### TASK OBJECTIVE
An exact copy is required of the lines from the one with "focal_35mm: 24" through the last line of the material below, and of nothing else.

### RECORDS SUPPLIED
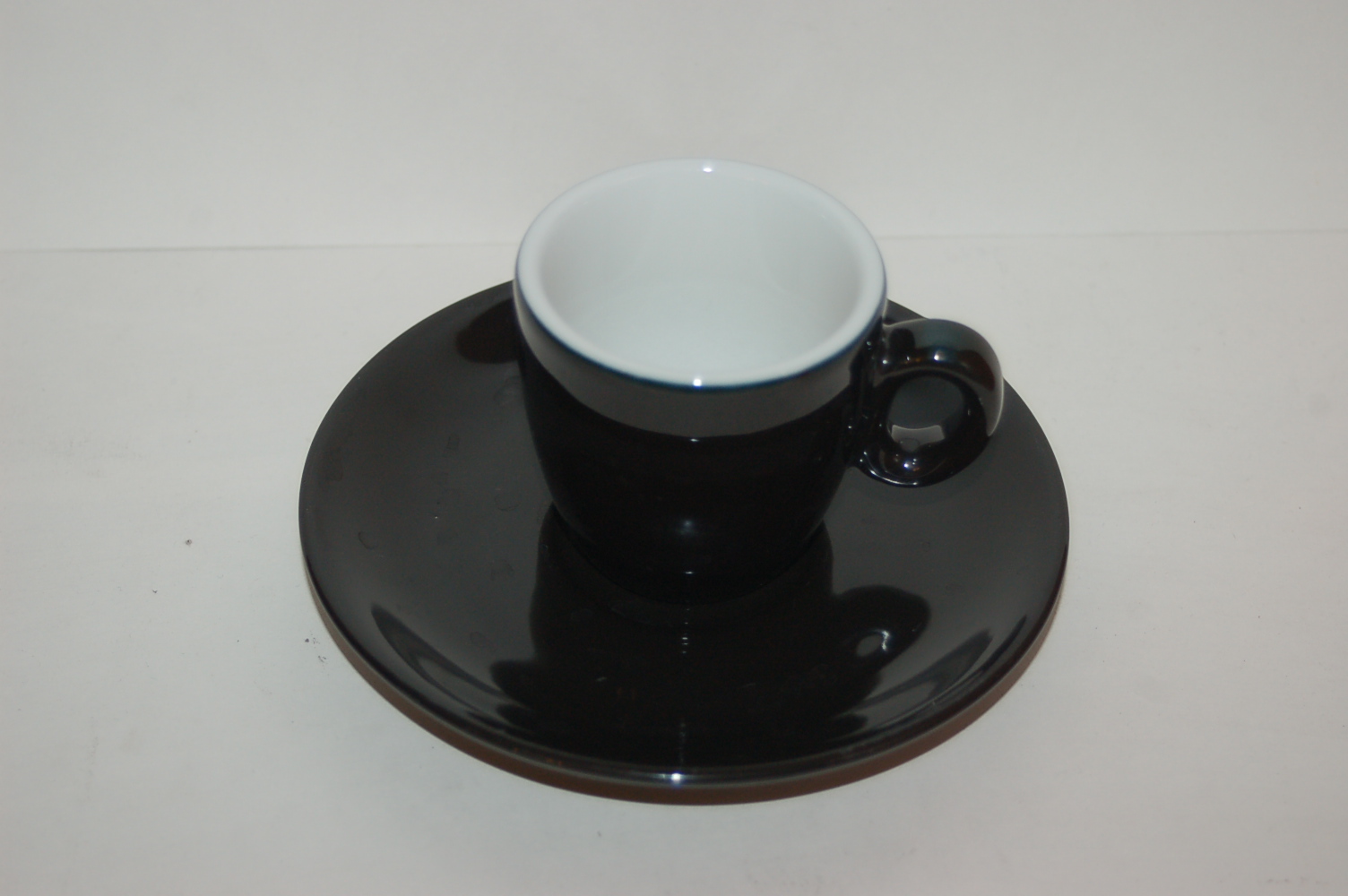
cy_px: 448
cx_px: 674
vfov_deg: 15.2
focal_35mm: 90
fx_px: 3367
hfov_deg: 22.6
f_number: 5
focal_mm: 60
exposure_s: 1/60
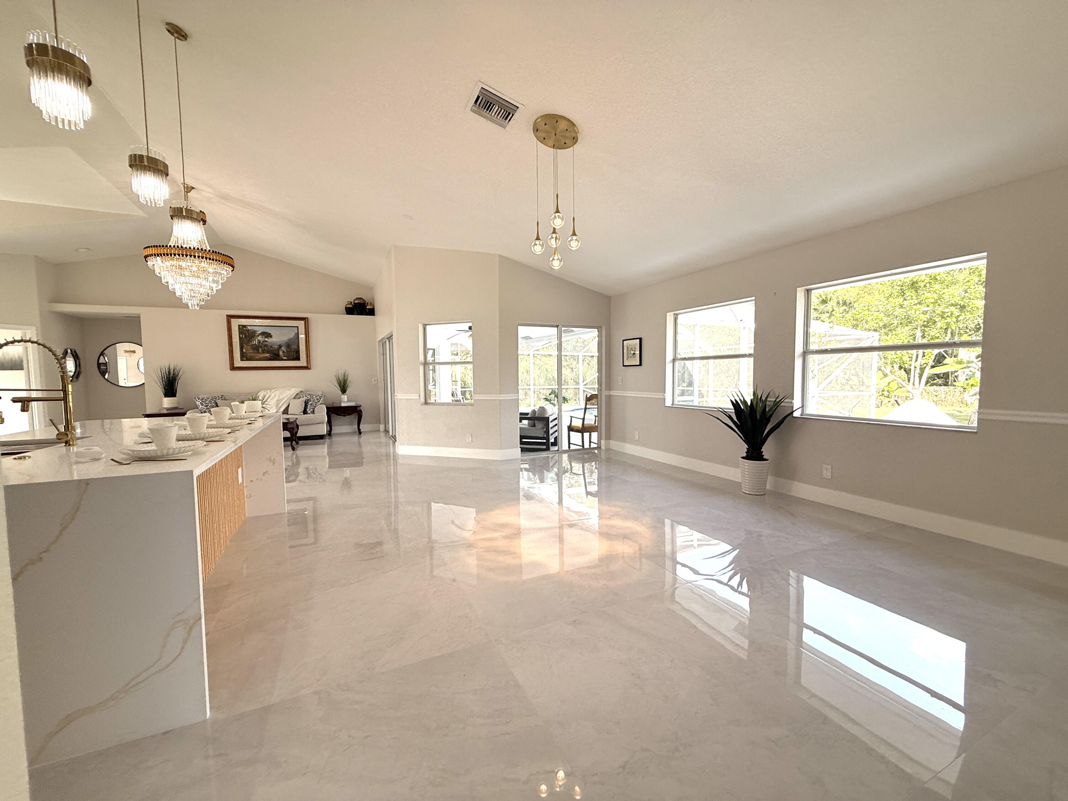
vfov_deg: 85.7
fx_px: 432
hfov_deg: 102.1
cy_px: 400
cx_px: 534
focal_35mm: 14
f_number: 2.2
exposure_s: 1/251
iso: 64
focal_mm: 2.22
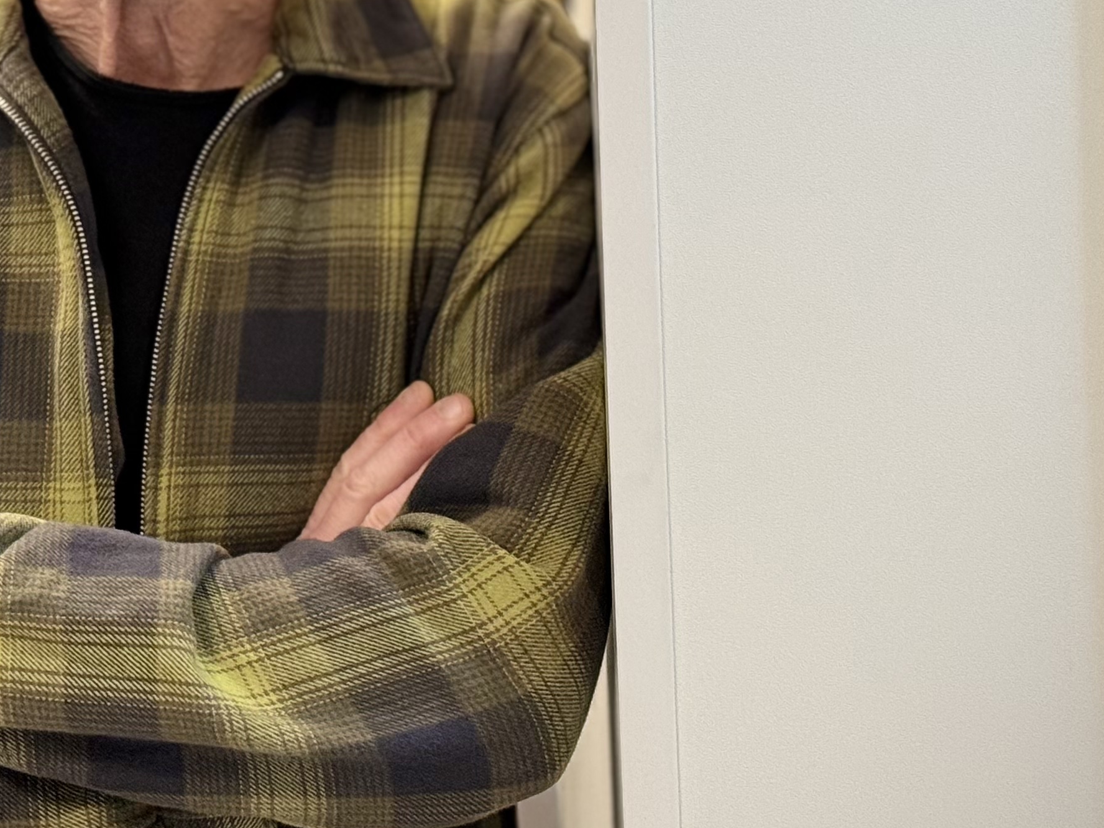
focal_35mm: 109
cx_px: 196
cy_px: 111
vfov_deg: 13.5
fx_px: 3476
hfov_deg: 17.9
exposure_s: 1/54
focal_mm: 6.76
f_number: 1.78
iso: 200
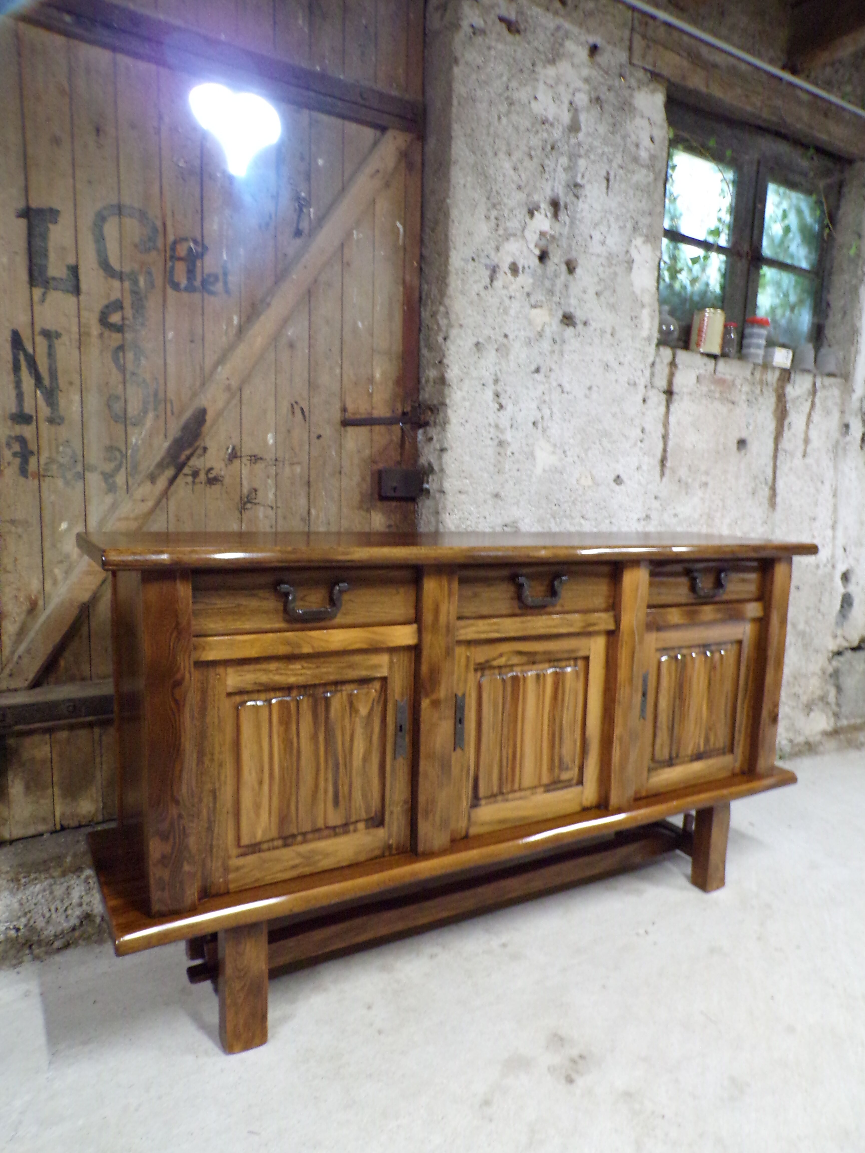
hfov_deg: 56.8
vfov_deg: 71.6
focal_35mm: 24
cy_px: 576
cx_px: 432
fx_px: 800
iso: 510
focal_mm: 4.3
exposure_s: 1/17
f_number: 3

### RESPONSE BOX
focal_35mm: 24
cy_px: 576
cx_px: 432
fx_px: 800
iso: 510
focal_mm: 4.3
exposure_s: 1/17
f_number: 3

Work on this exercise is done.